Il serait faux de croire que Jean Piaget a cessé d’être un biologiste. Ses premières recherches concernaient l’adaptation des micro-organismes aquatiques à leur milieu. En étudiant l’intelligence supérieure de l’homme, il continue à penser que sa fonction est l’adaptation. À son échelle, le micro-organisme possède lui aussi une pensée puisqu’il dispose d’une certaine marge d’autonomie et d’une certaine capacité d’action lorsqu’il fait face aux aléas de son environnement. L’homme possède la capacité de connaître un univers infiniment plus vaste et de s’adapter à des situations plus variées : ce qu’il nomme le réel est le résultat de la rencontre de son intelligence et du monde extérieur. Piaget utilise volontiers l’exemple de l’astronome, qui, dans le ciel étoilé, voit un réel beaucoup plus étendu que l’homme du passé qui y cherchait des présages. La philosophie de Piaget est sous-tendue par l’idée que l’intelligence de l’homme, et du vivant en général, progresse (Ottavi, 2001, § V).


C’est pourquoi la psychologie de l’enfant est pour Jean Piaget une “ embryologie de l’intelligence ”(Jean Piaget, 1939). Commençant par un état de très faible autonomie où règne le mouvement réflexe et par une conception du monde très réduite, l’enfant perfectionne dans ses premières années l’étape sensori-motrice du psychisme. La pensée s’y investit en quelque sorte entièrement dans l’action, en même temps que commence à régresser l’égocentrisme. La pensée au stade symbolique qui caractérise l’enfant à partir du moment où il parle jusqu’à environ sept ans est dominée par l’image. Avant l’adolescence, l’enfant raisonne au moyen des « opérations concrètes » sa logique étant mise à l’œuvre dans des situations desquelles elle ne peut se détacher. Il parvient en dernier lieu au stade des opérations formelles où l’abstraction est possible, et où la logique peut se déployer de manière intériorisée, en dehors du vécu concret. Les passages entre stades sont des réorganisations complètes de la pensée, il y a discontinuité entre eux. À chaque fois cependant, entrent en jeu les mécanismes de l’assimilation et de l’accommodation, qui permettent l’apprentissage du nouveau à partir de l’expérience, en plus de l’adaptation au réel donné (Jean Piaget [1966] 2004).

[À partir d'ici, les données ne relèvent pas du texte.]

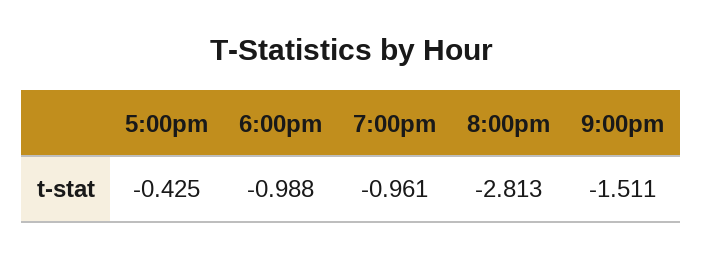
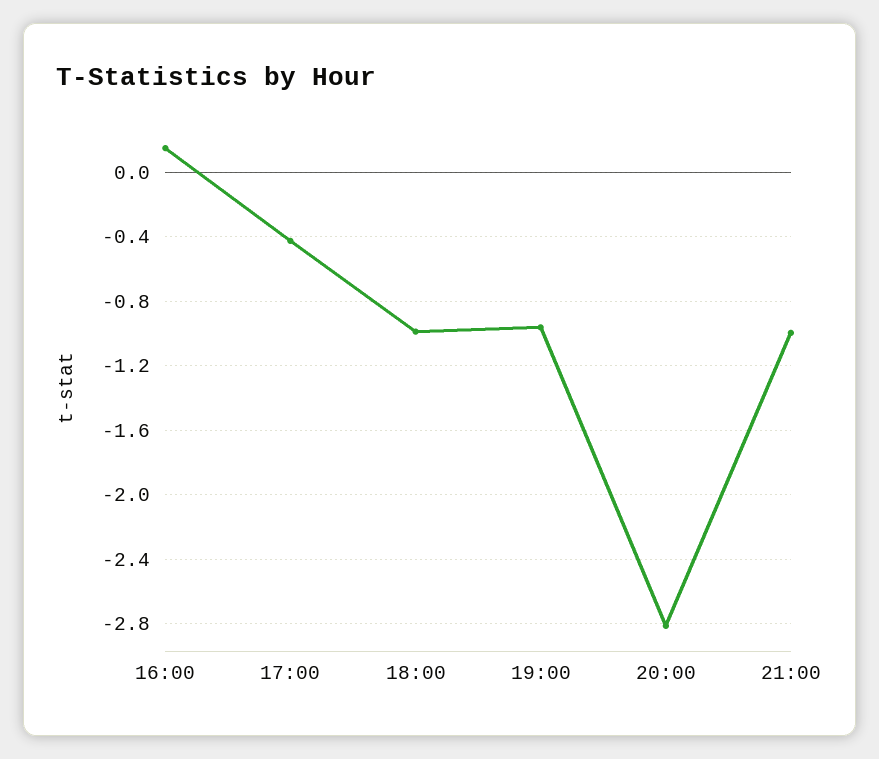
9:00pm: -1.511 -> -1
16:00: none -> 0.15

Cette conception du développement psychologique comme mouvement autonome que l’éducation peut soutenir mais non modifier, ne pouvait que conduire Piaget à défendre les idées portées par le mouvement de l’Éducation nouvelle (Jean Piaget, 1939) : l’enfant doit bénéficier de plus de respect, de plus d’autonomie, une part plus grande doit être laissée à son activité, la contrainte de la volonté adulte doit être allégée. Jean Piaget devenu, en 1945, sous-directeur général de l’unesco chargé du Département de l’éducation, ses convictions n’en auront que davantage de rayonnement.


Jean Piaget lui-même reconnaissait que son objet était l’intelligence logique et le raisonnement physico-mathématique ; il n’est donc pas étonnant qu’Henri Wallon ([1941] 2003), lui opposant sa propre conception de la psychologie génétique, ait critiqué l’absence de prise en compte de l’influence de l’environnement social dans la psychologie piagétienne. La discussion se porte actuellement vers les capacités cognitives et langagières du nouveau-né, qui semblent plus importantes que Jean Piaget ne l’avait cru (Quentel [1993] 1997).


 


Jean Piaget, La Construction du réel chez l’enfant (1937), Paris, Delachaux et Niestlé, 1998. — Jean Piaget, « Les méthodes nouvelles et leurs bases psychologiques », Encyclopédie française, 1939. — Jean Piaget, La Représentation du monde chez l’enfant (1955), Paris, Puf,  2003. — Jean Piaget, Six études de psychologie (1964), Paris, Gallimard, 1987. — Jean Piaget et Bärbel Inhelder, La Psychologie de l’enfant (1966), Paris, Puf, 2004.